### Given exercise 1
Write out the forum thread on combining the hardened and ck patchsets word for word, from "(no, there is" to "is that combination?".

# hardened + ck patchsets = ?

## Veldrin

Dear All,

I recently came up with the 'stupid' idea of combining the hardened patchset (as available via portage) with the ck patchset (taken of con kolivas' page).

As both sets patch the same part of the kernel source, a little handy work is necessary to get all patches to apply cleanly. 

(no, there is no ebuild available)

I haven't done any benchmark tests, but IMO the kernel feels faster and more responsive than a plain hardened kernel. 

how bad is that combination?

ck focuses on interactivity, while hardened focuses on security: do the work well together or am I trying to move into opposite directions?

This is not a support question, but I'd like to hear some additional opinions. 

V.

----------

## PaulBredbury

 *Veldrin wrote:*   

> opinions

 

I would call "hardened" overkill. I chose AppArmor instead.

----------

## aCOSwt

Hmmm... the idea is not stupid... a priori!

blueness also played that sort of game some time ago : http://archives.gentoo.org/gentoo-hardened/msg_925f75467534309229c3921d6963837b.xml

Might be interesting to ask him why he stopped immediately after his first try though.

EDIT : Oh, BTW, I, personally would have done things just... the other way round.   :Twisted Evil: 

----------

## Veldrin

 *Quote:*   

> I would call "hardened" overkill. I chose AppArmor instead.

 

I thought AppArmor was to protect 'server' services, and not for desktop/notebook environments. 

I did not mention it, but I run that kernel on my desktop and notebook. I do not see any advantage in running it on my server.

On the other hand, I mainly/only use the PaX part of hardened. I gave some tries to grsec, but I would never work. I guess I have not tried hard enough. 

How well is AppArmor supported/developed nowadays?

the last time i check (a few months back) it seemed rather quiet, if not already dead.

OTOH, pax/grsec is also in maintenance only mode. 

 *Quote:*   

> EDIT : Oh, BTW, I, personally would have done things just... the other way round. 

 

What do you mean by the other way around? Started with CK-Sources and applied hardened on top?

If I find some time, I might poke blueness about it. From the post, it seems that he wanted to add BFS-only (and not the entire patchset), but exactly the BFS part is troublesome.

----------

## PaulBredbury

 *Veldrin wrote:*   

> not for desktop/notebook environments

 

Lolwut?   :Laughing:   AppArmor is installed and active by default in Ubuntu (including protection for java in firefox), and I think in Opensuse also. Most Ubuntu users probably don't even notice it.

### Given exercise 2
Give the rows again without any change, from the first row through the line with "white hexagon: moved 2 px right".

### Data
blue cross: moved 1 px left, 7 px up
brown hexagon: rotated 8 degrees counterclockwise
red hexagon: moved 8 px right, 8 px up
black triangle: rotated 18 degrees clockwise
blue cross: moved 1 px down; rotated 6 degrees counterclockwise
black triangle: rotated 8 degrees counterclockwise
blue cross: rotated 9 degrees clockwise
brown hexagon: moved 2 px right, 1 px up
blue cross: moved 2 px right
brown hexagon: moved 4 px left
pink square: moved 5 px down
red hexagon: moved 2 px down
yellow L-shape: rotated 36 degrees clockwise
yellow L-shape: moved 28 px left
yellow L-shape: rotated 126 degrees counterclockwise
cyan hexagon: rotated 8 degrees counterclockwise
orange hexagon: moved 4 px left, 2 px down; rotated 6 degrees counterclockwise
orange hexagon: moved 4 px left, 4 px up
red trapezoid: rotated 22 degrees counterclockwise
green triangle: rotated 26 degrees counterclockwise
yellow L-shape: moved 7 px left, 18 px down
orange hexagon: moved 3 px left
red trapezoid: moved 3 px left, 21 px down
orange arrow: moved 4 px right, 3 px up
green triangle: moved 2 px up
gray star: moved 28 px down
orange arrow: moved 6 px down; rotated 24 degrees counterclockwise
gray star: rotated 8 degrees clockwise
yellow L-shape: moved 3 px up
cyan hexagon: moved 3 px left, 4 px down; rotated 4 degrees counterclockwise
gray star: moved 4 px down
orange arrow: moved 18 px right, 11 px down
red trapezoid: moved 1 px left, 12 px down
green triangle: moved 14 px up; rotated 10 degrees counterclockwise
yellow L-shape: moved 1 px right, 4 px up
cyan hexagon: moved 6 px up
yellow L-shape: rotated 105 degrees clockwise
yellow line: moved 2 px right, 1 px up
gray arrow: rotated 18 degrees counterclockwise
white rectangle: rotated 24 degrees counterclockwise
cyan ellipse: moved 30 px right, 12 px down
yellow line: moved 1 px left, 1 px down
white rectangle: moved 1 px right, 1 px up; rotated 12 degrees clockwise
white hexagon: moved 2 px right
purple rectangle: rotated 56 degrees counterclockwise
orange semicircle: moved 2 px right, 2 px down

### Complete response 1
(no, there is no ebuild available)

I haven't done any benchmark tests, but IMO the kernel feels faster and more responsive than a plain hardened kernel. 

how bad is that combination?

### Complete response 2
blue cross: moved 1 px left, 7 px up
brown hexagon: rotated 8 degrees counterclockwise
red hexagon: moved 8 px right, 8 px up
black triangle: rotated 18 degrees clockwise
blue cross: moved 1 px down; rotated 6 degrees counterclockwise
black triangle: rotated 8 degrees counterclockwise
blue cross: rotated 9 degrees clockwise
brown hexagon: moved 2 px right, 1 px up
blue cross: moved 2 px right
brown hexagon: moved 4 px left
pink square: moved 5 px down
red hexagon: moved 2 px down
yellow L-shape: rotated 36 degrees clockwise
yellow L-shape: moved 28 px left
yellow L-shape: rotated 126 degrees counterclockwise
cyan hexagon: rotated 8 degrees counterclockwise
orange hexagon: moved 4 px left, 2 px down; rotated 6 degrees counterclockwise
orange hexagon: moved 4 px left, 4 px up
red trapezoid: rotated 22 degrees counterclockwise
green triangle: rotated 26 degrees counterclockwise
yellow L-shape: moved 7 px left, 18 px down
orange hexagon: moved 3 px left
red trapezoid: moved 3 px left, 21 px down
orange arrow: moved 4 px right, 3 px up
green triangle: moved 2 px up
gray star: moved 28 px down
orange arrow: moved 6 px down; rotated 24 degrees counterclockwise
gray star: rotated 8 degrees clockwise
yellow L-shape: moved 3 px up
cyan hexagon: moved 3 px left, 4 px down; rotated 4 degrees counterclockwise
gray star: moved 4 px down
orange arrow: moved 18 px right, 11 px down
red trapezoid: moved 1 px left, 12 px down
green triangle: moved 14 px up; rotated 10 degrees counterclockwise
yellow L-shape: moved 1 px right, 4 px up
cyan hexagon: moved 6 px up
yellow L-shape: rotated 105 degrees clockwise
yellow line: moved 2 px right, 1 px up
gray arrow: rotated 18 degrees counterclockwise
white rectangle: rotated 24 degrees counterclockwise
cyan ellipse: moved 30 px right, 12 px down
yellow line: moved 1 px left, 1 px down
white rectangle: moved 1 px right, 1 px up; rotated 12 degrees clockwise
white hexagon: moved 2 px right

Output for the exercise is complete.